Top 5 Ways to Boost Your Brain

If nuts can help stave off Alzheimer’s, what else is good for your mind. Here are some ways to boost your brain.

It is the ticking time-bomb that will affect 1.7 million of us in just 40 years. But can you stave off Alzheimer’s with a healthy diet. This week scientists said eating chicken, oily fish and nuts may help stop it developing. So what do the experts say about the other claimed methods of beating the disease.


A study of 16,010 female nurses in the US suggested that eating greater amounts of blueberries and strawberries is associated with a slower rate of cognitive decline. Strawberries and blueberries are rich in a group of naturally occurring antioxidants called flavonoids, which scientists suggest may help to delay cognitive aging by protecting brain cells from chemical stress which can build up as we age. Population studies like this can provide useful clues about the effects of lifestyle and diet on cognition, but we must be sensible when interpreting the results. The study suggests a link between eating berries and slower cognitive decline, but there could be many factors at play.Previous evidence has shown that eating fruit as part of a healthy diet in midlife could help to reduce our risk of dementia.


A study which measured the activity of older people over a four year period, showed that daily physical activity such as cooking, cleaning and playing cards could help to reduce the risk of Alzheimer’s. (Scientists recruited 716 volunteers with an average age of 82 years.)

There is already some evidence that exercise in midlife can help to reduce the risk of Alzheimer’s. This study adds to this by suggesting that daily physical activity like doing household jobs or playing cards could have benefits into older age.


A recent article found some evidence to suggest that speaking more than one language may help to boost our ‘cognitive reserve’ the ability of our brain to resist damage.

It is thought that this could help protect our brains from decline and may bolster our brains against the damage which causes dementia.

More research is needed to tease apart the most beneficial aspects of bilingualism whether it is the age we starting learning, how fluent we are or how much we use the language in everyday life.”


Scientists have found that green tea compounds could protect the cells in rats from the harmful effects of amyloid the toxic protein that builds up in the brain during Alzheimer’s.

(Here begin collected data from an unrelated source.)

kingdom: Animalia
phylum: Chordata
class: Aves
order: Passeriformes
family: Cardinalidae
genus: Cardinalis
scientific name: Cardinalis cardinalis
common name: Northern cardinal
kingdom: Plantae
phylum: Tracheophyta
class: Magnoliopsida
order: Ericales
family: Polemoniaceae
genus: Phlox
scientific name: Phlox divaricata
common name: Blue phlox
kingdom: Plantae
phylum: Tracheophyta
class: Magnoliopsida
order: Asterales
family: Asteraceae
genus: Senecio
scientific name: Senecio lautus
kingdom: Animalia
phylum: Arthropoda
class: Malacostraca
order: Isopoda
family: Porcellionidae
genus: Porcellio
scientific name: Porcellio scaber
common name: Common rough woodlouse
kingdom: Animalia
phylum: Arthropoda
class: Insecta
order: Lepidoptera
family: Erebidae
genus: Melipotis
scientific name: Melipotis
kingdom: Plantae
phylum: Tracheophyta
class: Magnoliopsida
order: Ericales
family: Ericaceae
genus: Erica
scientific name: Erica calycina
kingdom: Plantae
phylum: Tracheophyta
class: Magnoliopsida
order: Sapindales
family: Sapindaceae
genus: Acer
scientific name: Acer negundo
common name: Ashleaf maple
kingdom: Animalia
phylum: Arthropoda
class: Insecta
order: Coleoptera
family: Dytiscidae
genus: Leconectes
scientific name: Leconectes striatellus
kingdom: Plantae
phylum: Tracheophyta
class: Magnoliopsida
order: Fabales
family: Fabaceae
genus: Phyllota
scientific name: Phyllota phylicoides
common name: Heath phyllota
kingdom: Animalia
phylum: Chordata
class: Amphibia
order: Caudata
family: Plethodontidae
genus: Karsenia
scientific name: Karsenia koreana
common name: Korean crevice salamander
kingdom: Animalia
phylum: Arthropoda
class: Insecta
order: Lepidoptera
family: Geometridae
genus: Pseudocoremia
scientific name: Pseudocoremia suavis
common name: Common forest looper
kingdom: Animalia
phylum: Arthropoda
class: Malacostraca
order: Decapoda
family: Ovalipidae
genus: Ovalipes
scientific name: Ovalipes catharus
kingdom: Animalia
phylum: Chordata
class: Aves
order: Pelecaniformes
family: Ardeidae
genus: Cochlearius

These results are at a very early stage,so they can’t make the leap of assuming that green tea can protect people from dementia.


Scientists are also investigating whether the body’s antioxidant systems can be harnessed to help fight Alzheimer’s disease. Researchers want to know how to fight cell damage caused by free radicals. They hope to harness the body’s natural antioxidant defence mechanisms to halt the progression of Alzheimer’s, using drugs designed to kick-start these mechanisms. One drug is based on a chemical called sulforaphane, which is found in vegetables such as broccoli and rocket. It is currently in clinical trials as an anti-cancer agent, but if the work in Dundee produces positive results, it’s hoped the research could eventually lead to clinical trials for Alzheimer’s – the most common cause of dementia.